Neural nets represent a new approach to bridging the gap between cheap computational power and solutions for some of the above-cited tasks. We as human beings like to consider ourselves good examples of the power of the neuronal approach to problem solving.
To avoid naive optimism and over inflated expectations about ``self-programming'' computers, it is safer to see this development as the creation of another level of tools insulating generic users looking for fast solutions from the details of sophisticated learning mechanisms. Today, generic users do not care about writing operating systems; in the near future some users will not care about programming and debugging. They will have to choose appropriate off-the-shelf subsystems (both hardware and software) and an appropriate set of examples and high-level specifications; neural nets will do the rest. Neural networks have already been useful in areas like pattern classification, robotics, system modeling, and forecasting over time ([Borsellino:61a], [Broomhead:88a], [Gorman:88a], [Sejnowski:87a], [Rumelhart:86b], [Lapedes:87a]).
The focus of this work is on ``supervised learning'', that is, learning an association between input and output patterns from a set of examples. The mapping is executed by a feed-forward network with different layers of units, such as the one shown in Figure 9.22.
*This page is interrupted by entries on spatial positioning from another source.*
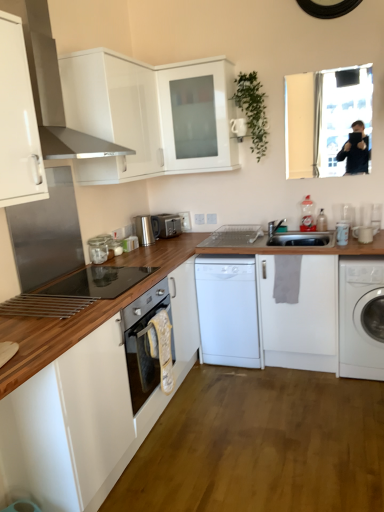
The image size is (384, 512). Identify the location of vacant area that is in front of satin silver toaster at center, placed as the 1th kitchen appliance when sorted from top to bottom. (139, 249).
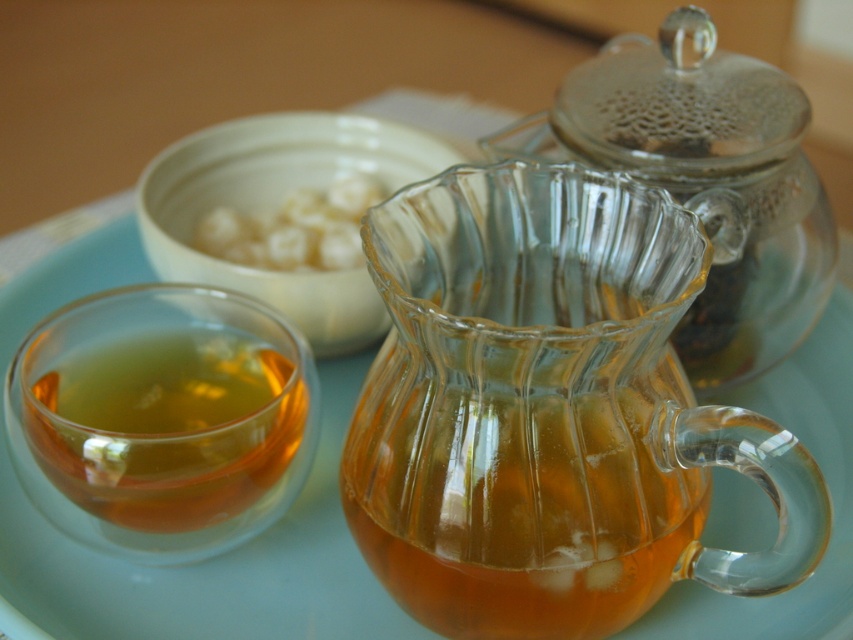
Question: Which point is closer to the camera taking this photo?

Choices:
 (A) (262, 452)
 (B) (402, 179)
 (C) (721, 172)

Answer: (A)

Question: Based on their relative distances, which object is farther from the white matte bowl at upper center?

Choices:
 (A) transparent glass teapot at center
 (B) translucent glass cup at left

Answer: (A)

Question: Estimate the real-world distances between objects in this image. Which object is farther from the transparent glass carafe at center?

Choices:
 (A) white matte bowl at upper center
 (B) translucent glass cup at left
 (C) white creamy dumplings at upper center

Answer: (C)

Question: Does white matte bowl at upper center have a smaller size compared to white creamy dumplings at upper center?

Choices:
 (A) no
 (B) yes

Answer: (A)

Question: Is transparent glass carafe at center smaller than white matte bowl at upper center?

Choices:
 (A) no
 (B) yes

Answer: (B)

Question: Can you confirm if white matte bowl at upper center is positioned below white creamy dumplings at upper center?

Choices:
 (A) no
 (B) yes

Answer: (A)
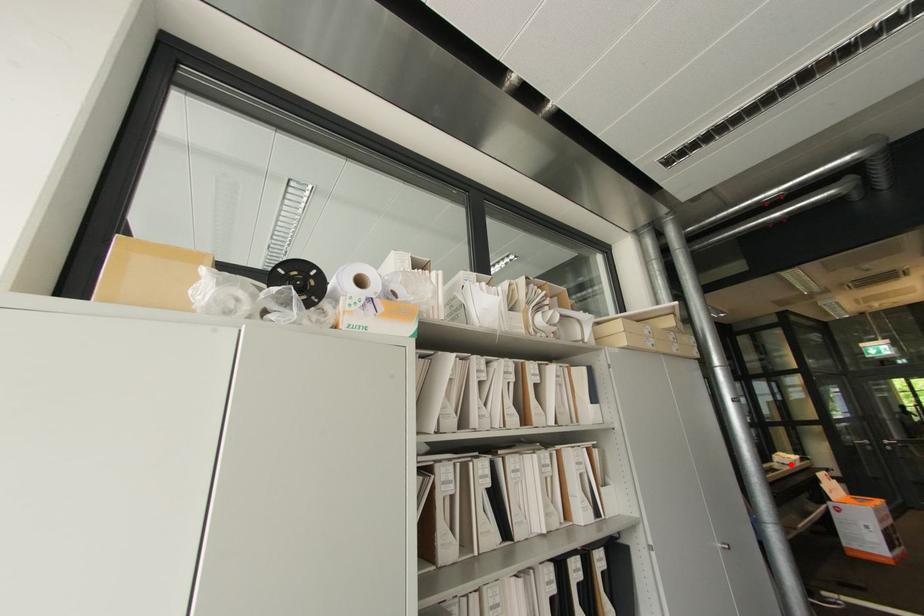
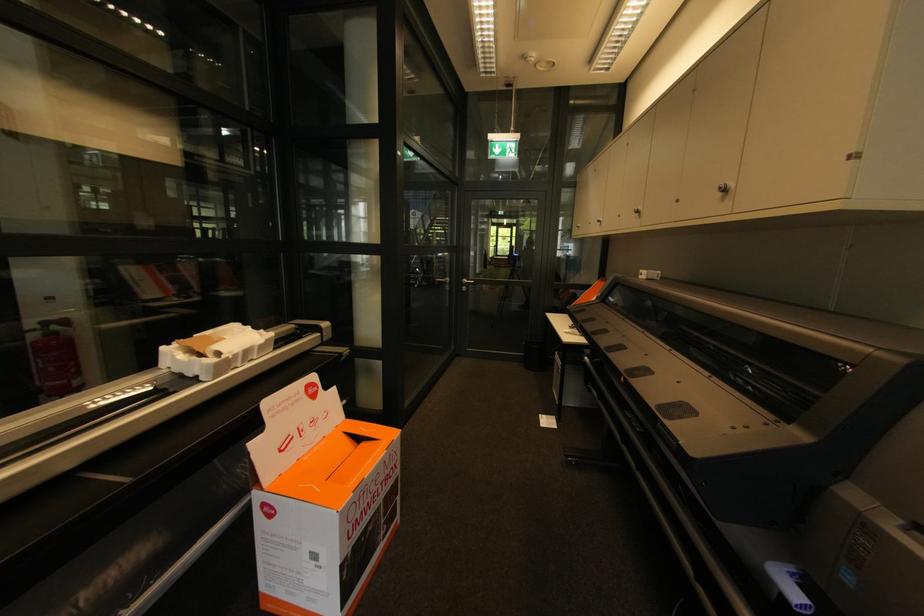
Locate, in the second image, the point that corresponds to the highlighted location in the first image.

(195, 376)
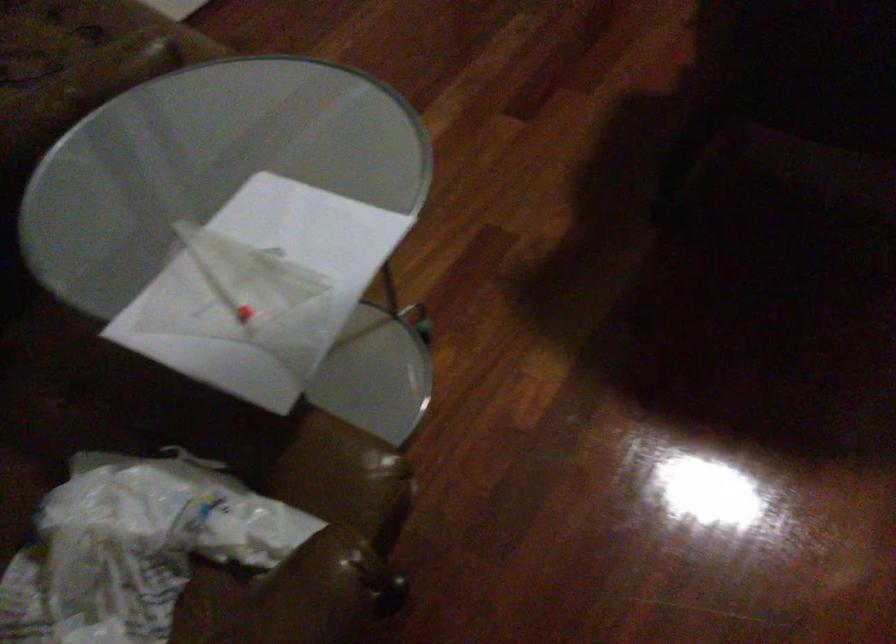
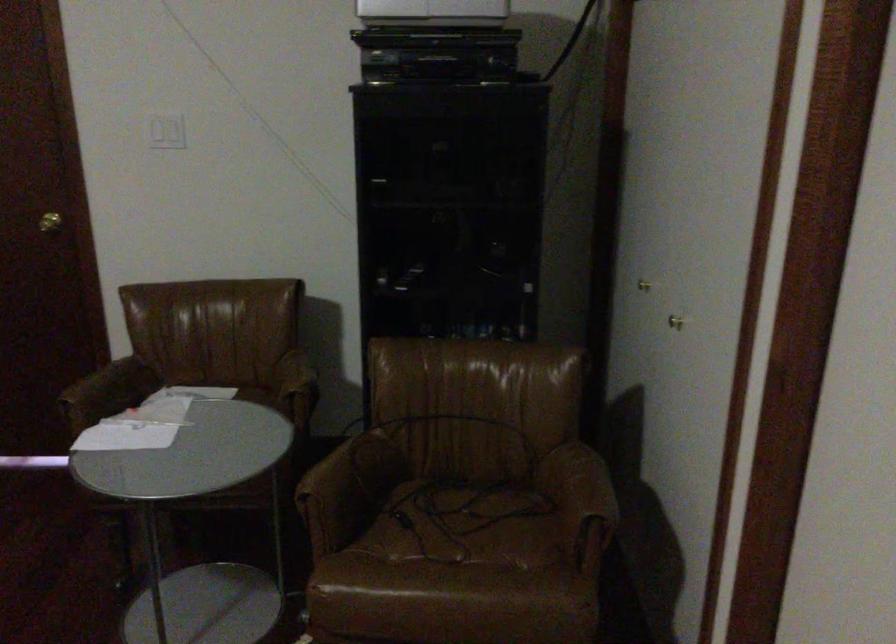
Where in the second image is the point corresponding to point (174, 69) from the first image?

(312, 513)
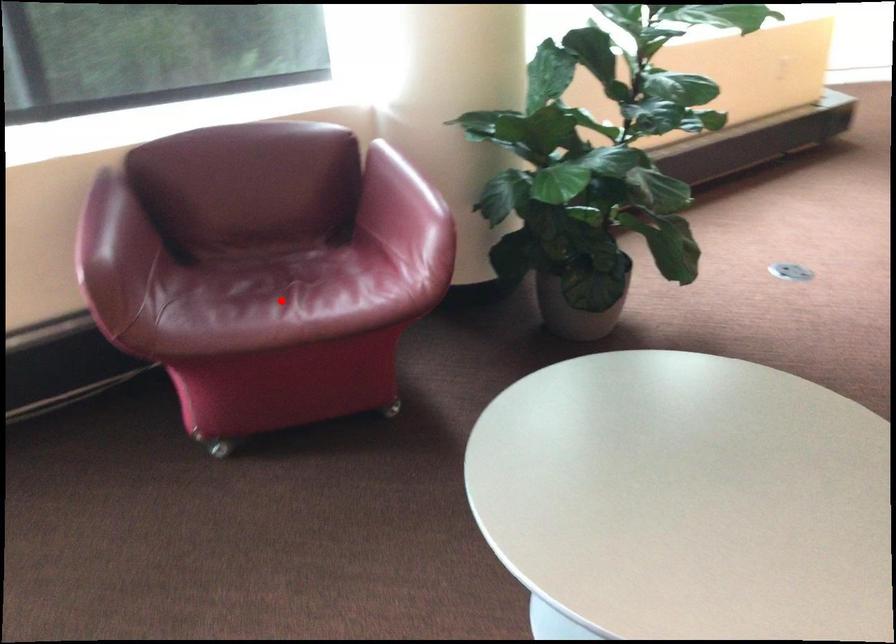
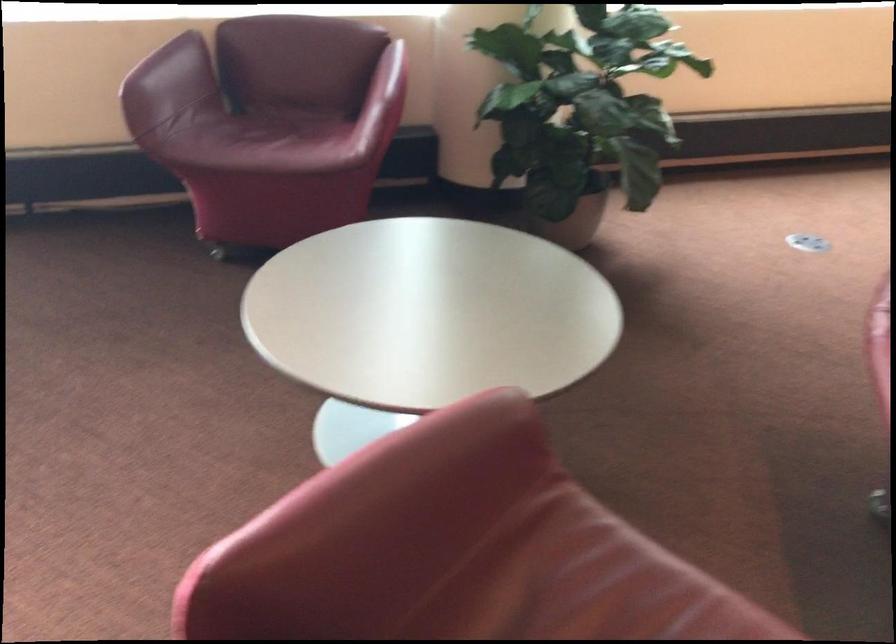
The point at the highlighted location is marked in the first image. Where is the corresponding point in the second image?

(263, 140)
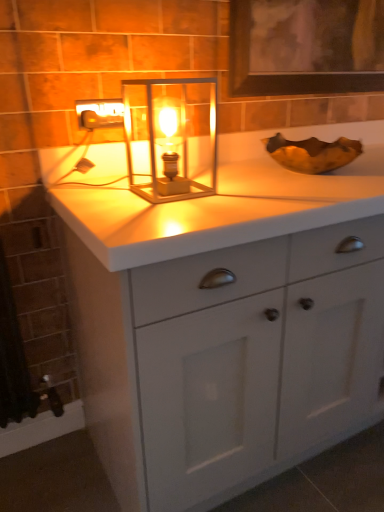
Question: Is white matte cabinet at center not inside translucent glass lantern at center?

Choices:
 (A) yes
 (B) no

Answer: (A)

Question: From a real-world perspective, is white matte cabinet at center over translucent glass lantern at center?

Choices:
 (A) no
 (B) yes

Answer: (A)

Question: From a real-world perspective, is white matte cabinet at center positioned under translucent glass lantern at center based on gravity?

Choices:
 (A) no
 (B) yes

Answer: (B)

Question: Considering the relative sizes of white matte cabinet at center and translucent glass lantern at center in the image provided, is white matte cabinet at center taller than translucent glass lantern at center?

Choices:
 (A) no
 (B) yes

Answer: (B)

Question: Does white matte cabinet at center appear on the left side of translucent glass lantern at center?

Choices:
 (A) yes
 (B) no

Answer: (B)

Question: Can you confirm if white matte cabinet at center is wider than translucent glass lantern at center?

Choices:
 (A) no
 (B) yes

Answer: (B)

Question: From a real-world perspective, is matte silver outlet at upper left beneath white matte cabinet at center?

Choices:
 (A) yes
 (B) no

Answer: (B)

Question: Is matte silver outlet at upper left at the left side of white matte cabinet at center?

Choices:
 (A) no
 (B) yes

Answer: (B)

Question: Can you confirm if matte silver outlet at upper left is smaller than white matte cabinet at center?

Choices:
 (A) no
 (B) yes

Answer: (B)

Question: From the image's perspective, would you say matte silver outlet at upper left is positioned over white matte cabinet at center?

Choices:
 (A) no
 (B) yes

Answer: (B)

Question: Is matte silver outlet at upper left oriented towards white matte cabinet at center?

Choices:
 (A) no
 (B) yes

Answer: (A)

Question: Is matte silver outlet at upper left looking in the opposite direction of white matte cabinet at center?

Choices:
 (A) no
 (B) yes

Answer: (A)

Question: Is translucent glass lantern at center outside white matte cabinet at center?

Choices:
 (A) no
 (B) yes

Answer: (B)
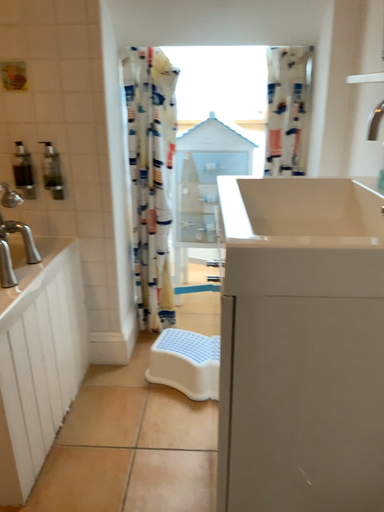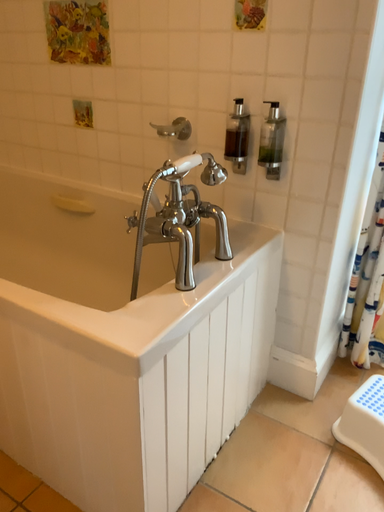
Question: How did the camera likely rotate when shooting the video?

Choices:
 (A) rotated left
 (B) rotated right

Answer: (A)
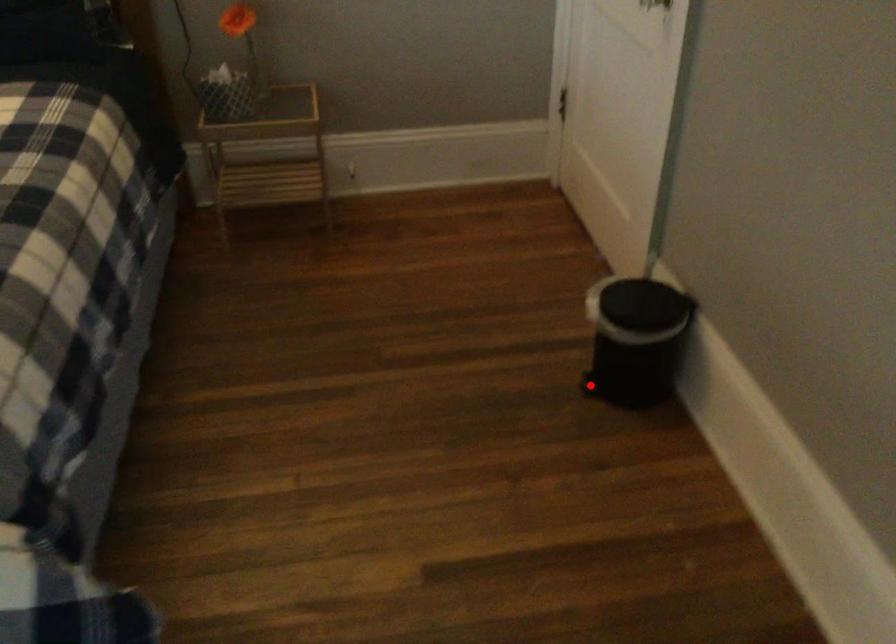
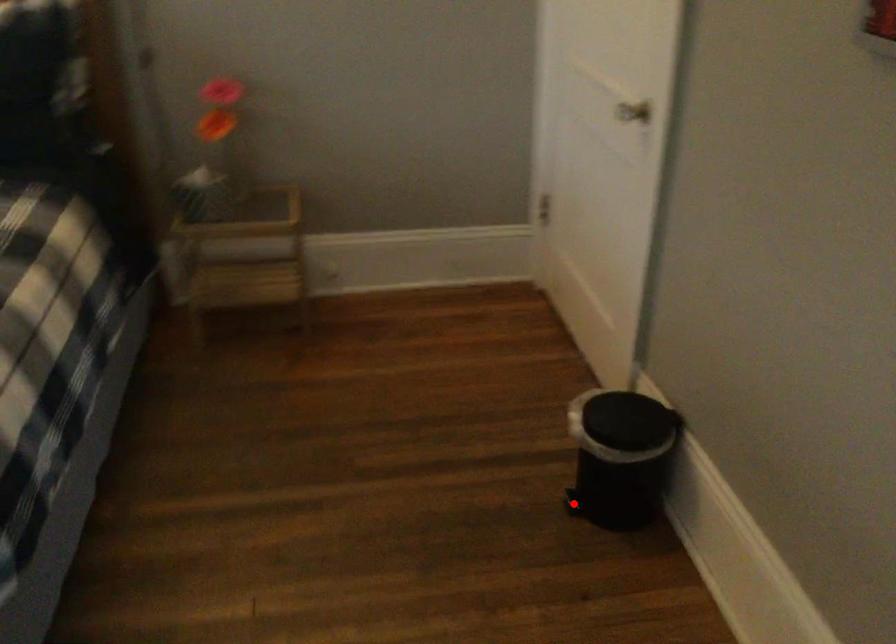
I am providing you with two images of the same scene from different viewpoints. A red point is marked on the first image and another point is marked on the second image. Is the marked point in image1 the same physical position as the marked point in image2?

Yes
Figure 9.22: Multilayer Perceptron and Transfer Function
Each unit that is not in the input layer receives an input given by a weighted sum of the outputs of the previous layer and produces an output using a ``sigmoidal'' transfer function, with a linear range and saturation for large positive and negative inputs. This particular architecture has been considered because it has been used extensively in neural network research, but the learning method presented can be used for different network designs ([Broomhead:88a]).